To be sure, where LGBTQ+ students attend college greatly impacts their experience. Half of the students surveyed reported that their high school, college or university is a top LGBTQ+-affirming space. But the report found that students in states that lack protections for LGBTQ+ individuals experienced additional stress and felt less supported by their institutions.
The report comes as Campus Pride, a nonprofit organization that aims to create a safer college environment for the LGBTQ+ community, released its annual list of the worst campuses for LGBTQ+ students. The list of nearly 200 institutions, most of them religiously affiliated, includes Brigham Young University, Malone University, College of the Ozarks and Lee University.
In September, a group of alumni from Lee, a Christian institution in Tennessee, spoke out against a change to the university’s student handbook that excludes the words “gender” and “gender identity” from its antidiscrimination policy. “Cross-dressing” on campus and “same-sex sexual behavior” are banned as well, according to the handbook.
The report found that risk factors for transgender and nonbinary students include gender-segregated facilities, including restrooms, locker rooms and housing, and the inability to put chosen names and pronouns into student information systems. At St. Mary’s College, students staged a sit-in last week due partially to the institution’s cumbersome name-change policy.
Pertuz said one of the worst things institutions can do to LGBTQ+ students is ignore their preferred pronouns and gender identity.
“When students have to continuously remind people what their pronouns are and how important that is, and people are dismissive about it … I think that’s really harmful,” Pertuz said. “Because I think they’re not only dismissing someone for who they are, they’re not even showing that they’re trying to help.”
Pertuz said one of the biggest findings in the report is that while institutions want every student to succeed, some are misinformed or harbor misguided beliefs on how to help LGBTQ+ students.
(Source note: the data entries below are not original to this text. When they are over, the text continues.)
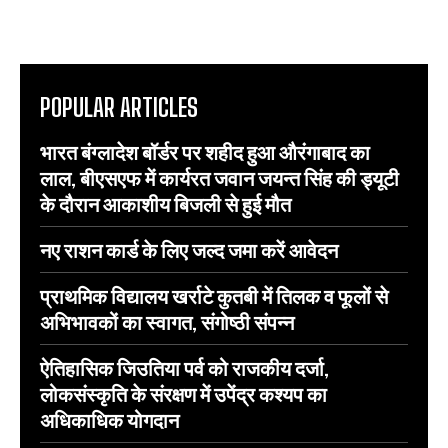
POPULAR ARTICLES
भारत बंग्लादेश बॉर्डर पर शहीद हुआ औरंगाबाद का
लाल, बीएसएफ में कार्यरत जवान जयन्त सिंह की ड्यूटी
के दौरान आकाशीय बिजली से हुई मौत
नए राशन कार्ड के लिए जल्द जमा करें आवेदन
प्राथमिक विद्यालय खर्राटे कुतबी में तिलक व फूलों से
अभिभावकों का स्वागत, संगोष्ठी संपन्न
ऐतिहासिक जिउतिया पर्व को राजकीय दर्जा,
लोकसंस्कृति के संरक्षण में उपेंद्र कश्यप का
अधिकाधिक योगदान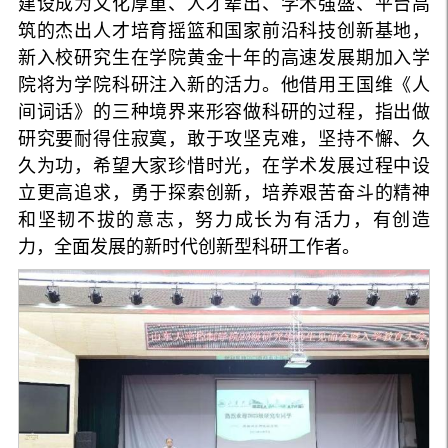
建设成为文化厚重、人才辈出、学术强盛、平台高
筑的杰出人才培育摇篮和国家前沿科技创新基地，
新入校研究生在学院黄金十年的高速发展期加入学
院将为学院科研注入新的活力。他借用王国维《人
间词话》的三种境界来形容做科研的过程，指出做
研究要耐得住寂寞，敢于攻坚克难，坚持不懈、久
久为功，希望大家珍惜时光，在学术发展过程中设
立更高追求，勇于探索创新，培养艰苦奋斗的精神
和坚韧不拔的意志，努力成长为有活力，有创造
力，全面发展的新时代创新型科研工作者。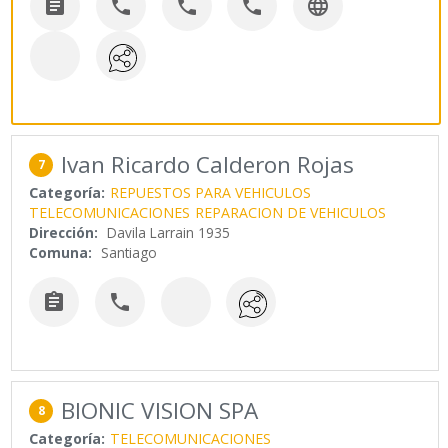





Ivan Ricardo Calderon Rojas
7
Categoría:
REPUESTOS PARA VEHICULOS
TELECOMUNICACIONES
REPARACION DE VEHICULOS
Dirección:
Davila Larrain 1935
Comuna:
Santiago


BIONIC VISION SPA
8
Categoría:
TELECOMUNICACIONES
“If you truly believe that you want to support LGBTQ+ young people, then you might have to consider for a moment putting your personal belief aside to really see who is in front of you,” Pertuz said. “Get the training, the knowledge and the information that would truly serve the LGBTQ+ student population without worrying about morals and what’s wrong and what’s right.”
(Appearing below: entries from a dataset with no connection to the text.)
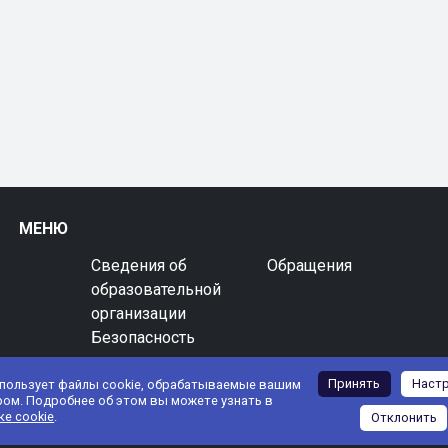
МЕНЮ
Сведения об
Обращения
образовательной
организации
Безопасность
Принять
Наст
спользует файлы cookie, обрабатываемые вашим
ром. Подробнее об этом вы можете узнать в
ке cookie
.
Отклонить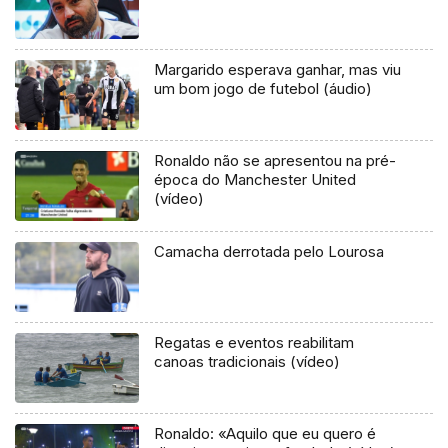
Margarido esperava ganhar, mas viu
um bom jogo de futebol (áudio)
Ronaldo não se apresentou na pré-
época do Manchester United
(vídeo)
Camacha derrotada pelo Lourosa
Regatas e eventos reabilitam
canoas tradicionais (vídeo)
Ronaldo: «Aquilo que eu quero é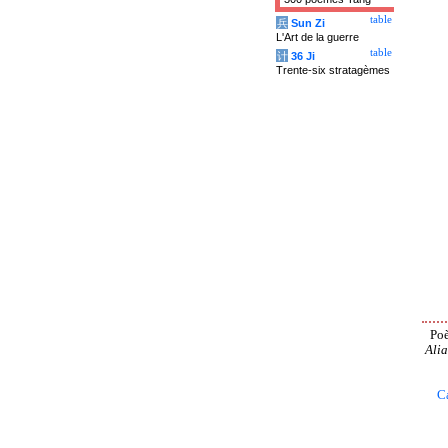
table
兵
Sun Zi
L'Art de la guerre
table
计
36 Ji
Trente-six stratagèmes
Poè
Alia
C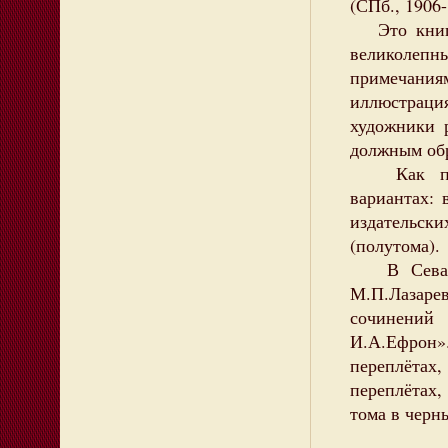
(СПб., 1906-
Это книги 
великоле
примечан
иллюстраци
художники 
должным обр
Как прави
вариантах: 
издательск
(полутома).
В Севасто
М.П.Лазар
сочинений
И.А.Ефрон»
переплётах
переплётах
тома в черн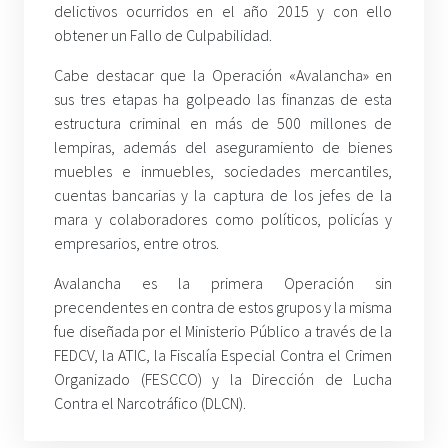
delictivos ocurridos en el año 2015 y con ello
obtener un Fallo de Culpabilidad.
Cabe destacar que la Operación «Avalancha» en
sus tres etapas ha golpeado las finanzas de esta
estructura criminal en más de 500 millones de
lempiras, además del aseguramiento de bienes
muebles e inmuebles, sociedades mercantiles,
cuentas bancarias y la captura de los jefes de la
mara y colaboradores como políticos, policías y
empresarios, entre otros.
Avalancha es la primera Operación sin
precendentes en contra de estos grupos y la misma
fue diseñada por el Ministerio Público a través de la
FEDCV, la ATIC, la Fiscalía Especial Contra el Crimen
Organizado (FESCCO) y la Dirección de Lucha
Contra el Narcotráfico (DLCN).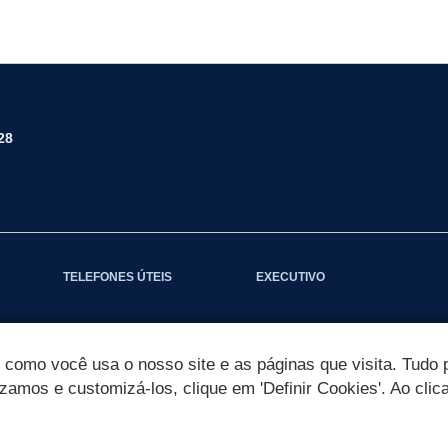
28
TELEFONES ÚTEIS
EXECUTIVO
omo você usa o nosso site e as páginas que visita. Tudo p
izamos e customizá-los, clique em 'Definir Cookies'. Ao clic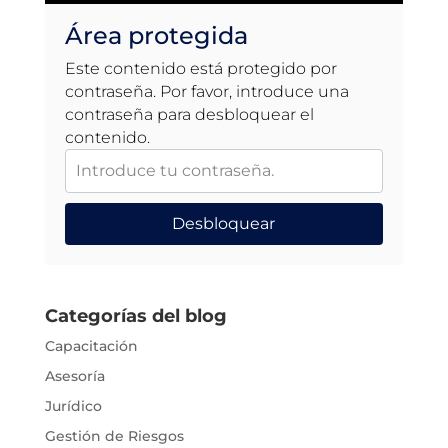
Área protegida
Este contenido está protegido por
contraseña. Por favor, introduce una
contraseña para desbloquear el
contenido.
Desbloquear
Categorías del blog
Capacitación
Asesoría
Jurídico
Gestión de Riesgos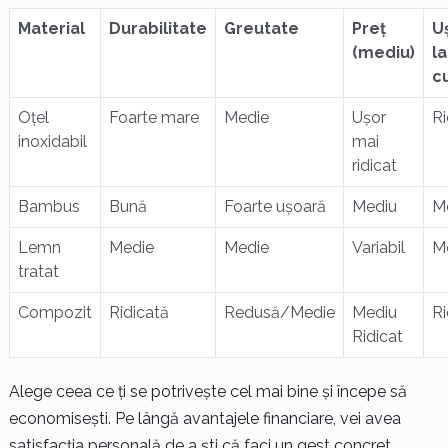
Material
Durabilitate
Greutate
Preț
U
(mediu)
la
c
Oțel
Foarte mare
Medie
Ușor
Ri
inoxidabil
mai
ridicat
Bambus
Bună
Foarte ușoară
Mediu
M
Lemn
Medie
Medie
Variabil
M
tratat
Compozit
Ridicată
Redusă/Medie
Mediu
Ri
Ridicat
Alege ceea ce ți se potrivește cel mai bine și începe să
economisești. Pe lângă avantajele financiare, vei avea
satisfacția personală de a ști că faci un gest concret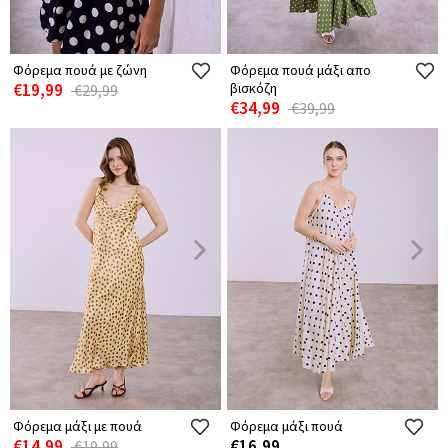
Φόρεμα πουά με ζώνη
Φόρεμα πουά μάξι απο
€19,99
βισκόζη
€29,99
€34,99
€39,99
Φόρεμα μάξι με πουά
Φόρεμα μάξι πουά
€14,99
€16,99
€19,99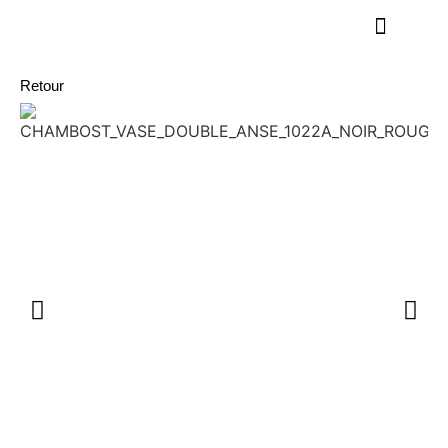
Retour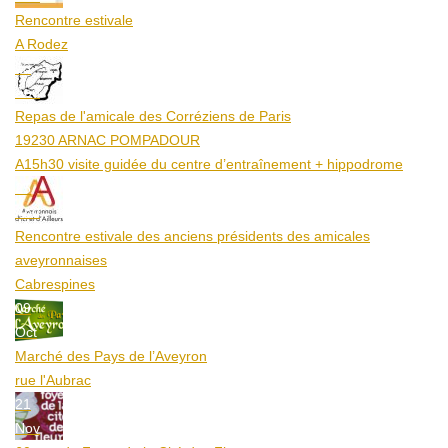
Rencontre estivale
A Rodez
23
Aoû
Repas de l'amicale des Corréziens de Paris
19230 ARNAC POMPADOUR
A15h30 visite guidée du centre d’entraînement + hippodrome
25
Aoû
Rencontre estivale des anciens présidents des amicales
aveyronnaises
Cabrespines
09
Oct
Marché des Pays de l’Aveyron
rue l'Aubrac
21
Nov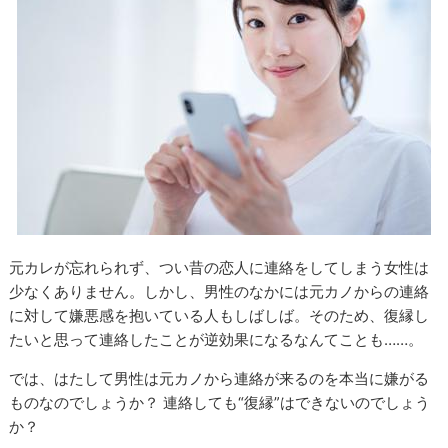
元カレが忘れられず、つい昔の恋人に連絡をしてしまう女性は
少なくありません。しかし、男性のなかには元カノからの連絡
に対して嫌悪感を抱いている人もしばしば。そのため、復縁し
たいと思って連絡したことが逆効果になるなんてことも……。
では、はたして男性は元カノから連絡が来るのを本当に嫌がる
ものなのでしょうか？ 連絡しても“復縁”はできないのでしょう
か？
According to the report, LGBTQ+ students want their institutions to have a clear process for reporting, responding to and remediating victimization, and to establish nondiscrimination policies that include sexual orientation, gender identity and gender expression. Institutions should also provide LGBTQ+-focused training and education to students, faculty, staff, coaches, administrators and board members and offer focused services, academic curricula and residential communities for LGBTQ+ students.
Specifically for higher education, the report recommends encouraging all students to acquaint themselves with LGBTQ+ resources on campus. It suggests using an incentive like a gift card or credit to the campus bookstore to get students to visit their institution’s LGBTQ+ office. “Familiarizing students with the resources available to them may very well increase the likelihood that they will refer back to them in a time of need,” the report states.
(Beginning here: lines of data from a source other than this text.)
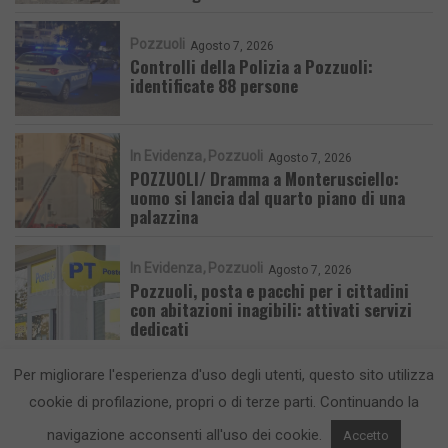
Pozzuoli
Agosto 7, 2026
Controlli della Polizia a Pozzuoli:
identificate 88 persone
In Evidenza
Pozzuoli
Agosto 7, 2026
POZZUOLI/ Dramma a Monterusciello:
uomo si lancia dal quarto piano di una
palazzina
In Evidenza
Pozzuoli
Agosto 7, 2026
Pozzuoli, posta e pacchi per i cittadini
con abitazioni inagibili: attivati servizi
dedicati
Per migliorare l'esperienza d'uso degli utenti, questo sito utilizza
cookie di profilazione, propri o di terze parti. Continuando la
navigazione acconsenti all'uso dei cookie.
Accetto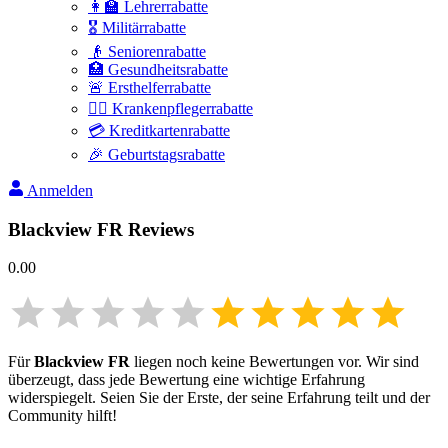
👩‍🏫 Lehrerrabatte
🎖️ Militärrabatte
👴 Seniorenrabatte
🏥 Gesundheitsrabatte
🚨 Ersthelferrabatte
👩‍⚕️ Krankenpflegerrabatte
💳 Kreditkartenrabatte
🎉 Geburtstagsrabatte
Anmelden
Blackview FR
Reviews
0.00
Für
Blackview FR
liegen noch keine Bewertungen vor. Wir sind
überzeugt, dass jede Bewertung eine wichtige Erfahrung
widerspiegelt. Seien Sie der Erste, der seine Erfahrung teilt und der
Community hilft!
Pertuz said there’s a misconception that because LGBTQ+ people have more visibility in society, they are generally safer. She pointed to a rise in anti-transgender legislation.
“When you’re looking at actual legislation, school policies and attention paid to how to change structures -- gender-inclusive facilities, gender-inclusive language on websites, gender-inclusive housing -- all of that is happening very slowly,” she said.